Lá sempre faltava água nos períodos de temporada: férias, feriados prolongados, finais de semana com sol, finais de semana sem chuva (às vezes). Sempre quando os turistas vinham aproveitar um tempo na praia, mesmo que fosse uma praia de areia dura, mar escuro e de higiene duvidosa.


(Pensem comigo... vivi lá nos anos 80... não era como é agora...)


Nessas ocasiões, minha mãe enchia baldes com água e – não me perguntem por que – meu irmão e eu tomávamos banho no tanque vermelho que havia na área de serviço.


Para nós, crianças, era fácil: a gente era posto lá, de touca e tudo, usávamos uma esponja com o sabonete para nos limparmos e, depois, nos jogavam água com o canecão para tirar a espuma.

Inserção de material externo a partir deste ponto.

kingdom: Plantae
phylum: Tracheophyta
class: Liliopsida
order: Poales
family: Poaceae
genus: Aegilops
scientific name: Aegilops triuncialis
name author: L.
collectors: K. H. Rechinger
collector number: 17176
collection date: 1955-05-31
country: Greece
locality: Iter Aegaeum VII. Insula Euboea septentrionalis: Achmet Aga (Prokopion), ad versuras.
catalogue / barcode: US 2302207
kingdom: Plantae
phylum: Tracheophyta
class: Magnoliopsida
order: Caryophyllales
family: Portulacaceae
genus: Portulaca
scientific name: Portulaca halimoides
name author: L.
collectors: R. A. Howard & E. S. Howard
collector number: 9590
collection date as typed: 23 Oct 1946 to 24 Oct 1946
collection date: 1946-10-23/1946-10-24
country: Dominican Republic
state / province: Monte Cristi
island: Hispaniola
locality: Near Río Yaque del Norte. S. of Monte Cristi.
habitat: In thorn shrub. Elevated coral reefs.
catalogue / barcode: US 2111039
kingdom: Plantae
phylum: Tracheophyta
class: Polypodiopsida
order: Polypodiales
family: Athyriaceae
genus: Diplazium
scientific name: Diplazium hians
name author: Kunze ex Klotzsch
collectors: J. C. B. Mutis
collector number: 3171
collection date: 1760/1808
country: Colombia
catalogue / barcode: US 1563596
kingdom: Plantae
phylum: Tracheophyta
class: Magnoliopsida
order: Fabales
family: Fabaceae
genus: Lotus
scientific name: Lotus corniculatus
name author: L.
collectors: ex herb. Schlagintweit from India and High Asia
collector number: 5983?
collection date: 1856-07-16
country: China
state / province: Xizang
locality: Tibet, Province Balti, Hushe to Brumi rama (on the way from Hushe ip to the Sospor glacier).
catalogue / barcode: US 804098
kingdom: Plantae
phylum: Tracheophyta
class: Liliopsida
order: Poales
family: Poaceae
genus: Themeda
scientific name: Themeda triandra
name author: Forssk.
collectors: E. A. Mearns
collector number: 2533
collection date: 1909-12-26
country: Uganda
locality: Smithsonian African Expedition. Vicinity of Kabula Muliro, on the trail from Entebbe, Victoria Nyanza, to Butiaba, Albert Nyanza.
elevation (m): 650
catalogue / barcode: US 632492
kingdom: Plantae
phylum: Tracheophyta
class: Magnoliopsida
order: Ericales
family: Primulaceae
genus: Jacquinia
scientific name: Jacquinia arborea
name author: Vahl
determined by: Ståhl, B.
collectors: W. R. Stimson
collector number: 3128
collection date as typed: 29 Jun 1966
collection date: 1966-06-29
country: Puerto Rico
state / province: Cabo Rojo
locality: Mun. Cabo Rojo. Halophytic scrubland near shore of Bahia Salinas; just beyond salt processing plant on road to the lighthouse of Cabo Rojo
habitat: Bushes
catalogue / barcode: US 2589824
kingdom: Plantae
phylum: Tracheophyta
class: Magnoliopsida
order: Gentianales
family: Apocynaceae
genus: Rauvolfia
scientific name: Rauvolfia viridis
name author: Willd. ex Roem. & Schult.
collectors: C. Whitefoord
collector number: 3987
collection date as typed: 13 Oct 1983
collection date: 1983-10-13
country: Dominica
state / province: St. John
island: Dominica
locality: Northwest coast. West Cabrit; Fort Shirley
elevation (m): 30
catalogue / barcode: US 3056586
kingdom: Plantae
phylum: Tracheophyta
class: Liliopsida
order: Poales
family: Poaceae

Muitas vezes, minha mãe esquentava a água no fogão, para que não sentíssemos tanto frio. Mesmo assim, reclamávamos da água ora muito quente, ora muito fria.


Em resposta, minha mãe sempre dizia para que parássemos de frescura.


Hoje, com as leis da física dando suas caras por aqui, tive que pegar um balde para tomar banho. Com esponja, sabonete e caneca, tomei um banho frio e cheio de lembranças.


Foi o suficiente para me sentar aqui e começar a escrever sobre os banhos naquele tanque vermelho.


E o suficiente para me lembrar que não me criaram para ser fresca.